→ WHAT NEEDS TO BE DONE
Look for the line that has "trash can [334,272,364,314]" in the material below; please repeat it and every line after it, exactly, up to and including the line that has "- decorative bowl [527,489,599,536]", and nothing else.

→ MATERIAL FOR THE TASK
↓
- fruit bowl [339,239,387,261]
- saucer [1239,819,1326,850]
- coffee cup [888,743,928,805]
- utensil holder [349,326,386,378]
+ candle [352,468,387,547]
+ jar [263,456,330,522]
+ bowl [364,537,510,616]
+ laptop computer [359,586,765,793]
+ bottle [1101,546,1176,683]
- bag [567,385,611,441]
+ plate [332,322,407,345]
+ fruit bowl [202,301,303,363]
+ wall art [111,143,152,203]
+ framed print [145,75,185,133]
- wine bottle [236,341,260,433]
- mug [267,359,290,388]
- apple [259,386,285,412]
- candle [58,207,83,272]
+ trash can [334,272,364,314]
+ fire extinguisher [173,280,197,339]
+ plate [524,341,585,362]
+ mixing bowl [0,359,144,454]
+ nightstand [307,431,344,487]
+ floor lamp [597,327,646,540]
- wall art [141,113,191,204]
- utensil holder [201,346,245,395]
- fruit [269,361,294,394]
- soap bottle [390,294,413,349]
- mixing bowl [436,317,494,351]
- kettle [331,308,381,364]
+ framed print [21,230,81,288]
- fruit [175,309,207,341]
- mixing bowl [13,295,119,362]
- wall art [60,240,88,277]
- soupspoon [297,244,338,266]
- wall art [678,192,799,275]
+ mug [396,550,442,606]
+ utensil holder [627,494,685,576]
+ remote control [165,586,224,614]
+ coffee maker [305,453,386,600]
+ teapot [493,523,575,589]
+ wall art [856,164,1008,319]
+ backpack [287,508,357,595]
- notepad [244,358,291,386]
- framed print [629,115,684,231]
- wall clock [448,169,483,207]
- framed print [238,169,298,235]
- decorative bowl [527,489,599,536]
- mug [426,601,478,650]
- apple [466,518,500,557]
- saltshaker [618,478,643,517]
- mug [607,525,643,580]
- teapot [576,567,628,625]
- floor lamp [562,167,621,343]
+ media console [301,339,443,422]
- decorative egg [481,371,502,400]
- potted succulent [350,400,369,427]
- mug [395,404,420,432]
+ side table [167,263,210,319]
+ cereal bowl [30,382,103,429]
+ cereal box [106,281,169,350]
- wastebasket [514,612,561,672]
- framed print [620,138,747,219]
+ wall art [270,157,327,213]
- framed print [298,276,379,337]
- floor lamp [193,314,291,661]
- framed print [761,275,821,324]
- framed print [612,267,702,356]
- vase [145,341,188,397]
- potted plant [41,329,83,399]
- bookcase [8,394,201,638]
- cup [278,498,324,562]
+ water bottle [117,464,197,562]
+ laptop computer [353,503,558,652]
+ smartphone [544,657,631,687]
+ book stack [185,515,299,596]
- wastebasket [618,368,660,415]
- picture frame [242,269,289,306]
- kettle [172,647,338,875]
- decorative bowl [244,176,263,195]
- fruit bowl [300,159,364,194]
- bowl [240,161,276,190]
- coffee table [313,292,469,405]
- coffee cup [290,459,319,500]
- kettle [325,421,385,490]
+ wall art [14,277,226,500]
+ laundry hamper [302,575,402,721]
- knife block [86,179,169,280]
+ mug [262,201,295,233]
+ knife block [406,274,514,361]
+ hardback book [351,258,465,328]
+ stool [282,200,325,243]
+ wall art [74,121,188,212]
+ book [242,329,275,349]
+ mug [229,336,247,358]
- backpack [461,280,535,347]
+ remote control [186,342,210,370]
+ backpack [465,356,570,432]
↑
→ ANSWER TO THE EXERCISE
+ trash can [334,272,364,314]
+ fire extinguisher [173,280,197,339]
+ plate [524,341,585,362]
+ mixing bowl [0,359,144,454]
+ nightstand [307,431,344,487]
+ floor lamp [597,327,646,540]
- wall art [141,113,191,204]
- utensil holder [201,346,245,395]
- fruit [269,361,294,394]
- soap bottle [390,294,413,349]
- mixing bowl [436,317,494,351]
- kettle [331,308,381,364]
+ framed print [21,230,81,288]
- fruit [175,309,207,341]
- mixing bowl [13,295,119,362]
- wall art [60,240,88,277]
- soupspoon [297,244,338,266]
- wall art [678,192,799,275]
+ mug [396,550,442,606]
+ utensil holder [627,494,685,576]
+ remote control [165,586,224,614]
+ coffee maker [305,453,386,600]
+ teapot [493,523,575,589]
+ wall art [856,164,1008,319]
+ backpack [287,508,357,595]
- notepad [244,358,291,386]
- framed print [629,115,684,231]
- wall clock [448,169,483,207]
- framed print [238,169,298,235]
- decorative bowl [527,489,599,536]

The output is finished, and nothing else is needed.